旧中津村箒産業の歴史 (まちづくり山上代表・柳川直子「ほうきづくりの町、職人、暮らし」 2003年 より抜粋)

■中津村、箒産業の誕生

 柳川直子より5代前、1822(文政5)年生まれの柳川常右衛門は、明治維新の頃新しい生き方を求め、妻子を村に置いたまま諸国を渡り歩いた。
その後、箒草の栽培と共柄箒の製造技術を学び故郷に帰った。これを起源として、箒産業がこの中津村一帯に広まる事となる。
 大正期から昭和20年までの間に、箒産業はますます発展し、箒草を地元だけでなく千葉・群馬・茨城・長野などから買い付けるようになった。
この頃には中津村の一大産業となり、ほとんどの農家が夏場、小麦を収穫した後の畑に箒草を栽培し、男は箒を作り、これに加えて、女・子どもが
内職として糸を編んだり、綴じつけたりといった飾り付けを行い、箒産業に関わるようになった。この飾りつけを「アミ、トジ」といった。
また、流通の形式をとる「行商人」も現れる。そして箒産業は、中津村に留まらず近隣の村にも広まっていった。

■輸入、生活様式の変化と衰退 

 戦後に入ると、中津の職人達は台湾において安い箒草を仕入れることを目的とした技術指導を始めるようになる。
やがて台湾での製造技術も高まり、原料の箒草だけでなく加工された箒が安価で日本に輸入される事となり、その結果日本の箒産業は
大きな打撃を受けることとなる。
 昭和30年代になると電気掃除機が普及し、また生活様式も変化し、箒の需要は一気に衰退する。

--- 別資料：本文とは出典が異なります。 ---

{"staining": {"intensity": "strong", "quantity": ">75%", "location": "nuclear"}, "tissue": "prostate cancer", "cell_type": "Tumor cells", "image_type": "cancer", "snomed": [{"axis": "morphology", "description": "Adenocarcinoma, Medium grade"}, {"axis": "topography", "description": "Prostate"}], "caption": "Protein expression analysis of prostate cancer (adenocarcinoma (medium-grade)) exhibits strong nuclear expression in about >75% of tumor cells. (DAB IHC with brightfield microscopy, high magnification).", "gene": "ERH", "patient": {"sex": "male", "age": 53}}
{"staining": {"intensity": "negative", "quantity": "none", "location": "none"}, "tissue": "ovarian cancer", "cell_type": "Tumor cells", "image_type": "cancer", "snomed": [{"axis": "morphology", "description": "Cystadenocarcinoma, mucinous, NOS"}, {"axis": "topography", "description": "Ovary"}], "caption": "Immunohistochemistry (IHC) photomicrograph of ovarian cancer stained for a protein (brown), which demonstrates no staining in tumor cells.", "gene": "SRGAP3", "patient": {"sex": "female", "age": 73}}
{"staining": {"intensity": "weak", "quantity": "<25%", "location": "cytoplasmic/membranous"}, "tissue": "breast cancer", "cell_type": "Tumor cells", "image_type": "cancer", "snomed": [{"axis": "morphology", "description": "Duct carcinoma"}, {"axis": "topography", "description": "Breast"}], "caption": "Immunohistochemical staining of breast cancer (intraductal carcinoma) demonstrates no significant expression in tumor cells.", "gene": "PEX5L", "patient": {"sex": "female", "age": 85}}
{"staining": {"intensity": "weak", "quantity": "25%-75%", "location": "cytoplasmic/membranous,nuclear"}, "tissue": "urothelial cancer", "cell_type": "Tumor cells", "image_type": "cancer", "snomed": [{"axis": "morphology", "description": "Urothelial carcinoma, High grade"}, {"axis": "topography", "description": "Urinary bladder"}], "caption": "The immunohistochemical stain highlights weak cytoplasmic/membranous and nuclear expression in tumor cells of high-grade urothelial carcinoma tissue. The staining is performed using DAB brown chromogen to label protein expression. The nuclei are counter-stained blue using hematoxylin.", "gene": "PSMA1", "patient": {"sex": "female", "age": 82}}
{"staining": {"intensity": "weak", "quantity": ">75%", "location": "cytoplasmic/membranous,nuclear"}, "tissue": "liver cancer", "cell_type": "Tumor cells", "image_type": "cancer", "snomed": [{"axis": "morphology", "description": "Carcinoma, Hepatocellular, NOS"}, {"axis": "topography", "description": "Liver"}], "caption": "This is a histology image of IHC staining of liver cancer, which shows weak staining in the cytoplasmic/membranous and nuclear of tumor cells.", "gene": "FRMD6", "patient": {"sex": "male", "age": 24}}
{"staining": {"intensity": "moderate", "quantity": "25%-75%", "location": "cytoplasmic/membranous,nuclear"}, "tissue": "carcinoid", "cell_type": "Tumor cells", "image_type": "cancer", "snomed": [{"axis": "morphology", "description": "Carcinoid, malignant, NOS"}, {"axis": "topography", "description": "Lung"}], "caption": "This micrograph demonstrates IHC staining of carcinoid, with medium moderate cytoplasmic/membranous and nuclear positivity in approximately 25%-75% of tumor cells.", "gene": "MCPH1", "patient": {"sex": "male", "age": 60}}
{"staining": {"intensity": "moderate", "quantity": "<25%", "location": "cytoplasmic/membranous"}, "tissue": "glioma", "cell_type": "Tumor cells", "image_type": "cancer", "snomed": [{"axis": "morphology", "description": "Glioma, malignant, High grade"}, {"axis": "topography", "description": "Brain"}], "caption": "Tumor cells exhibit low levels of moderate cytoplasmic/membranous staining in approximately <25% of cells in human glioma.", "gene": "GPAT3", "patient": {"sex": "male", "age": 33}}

その後、料亭・旅館など一部の需要に支えられ細々と続いたが、
機械生産の安い箒も出てきたことから、現在では自家用中心箒となっている。

現在の中津箒

市民蔵常右衛門では、かつての箒作りを復活させるため、原料である箒モロコシ(ホウキグサ)の無農薬栽培を進め、
多数イベントへの出展や企画、販売などにより文化の復興を試みている。
 愛川町では既に高度な技術は継承されていないが、かつての京都支店においては地域文化の刺激の中で職人技術が息づいており、
過去の箒技術を元に時代にあった用途で、新たな作品が編み出されている。
 また、近年箒の文化に興味を持つ若者なども加わり、新たに活動を展開している。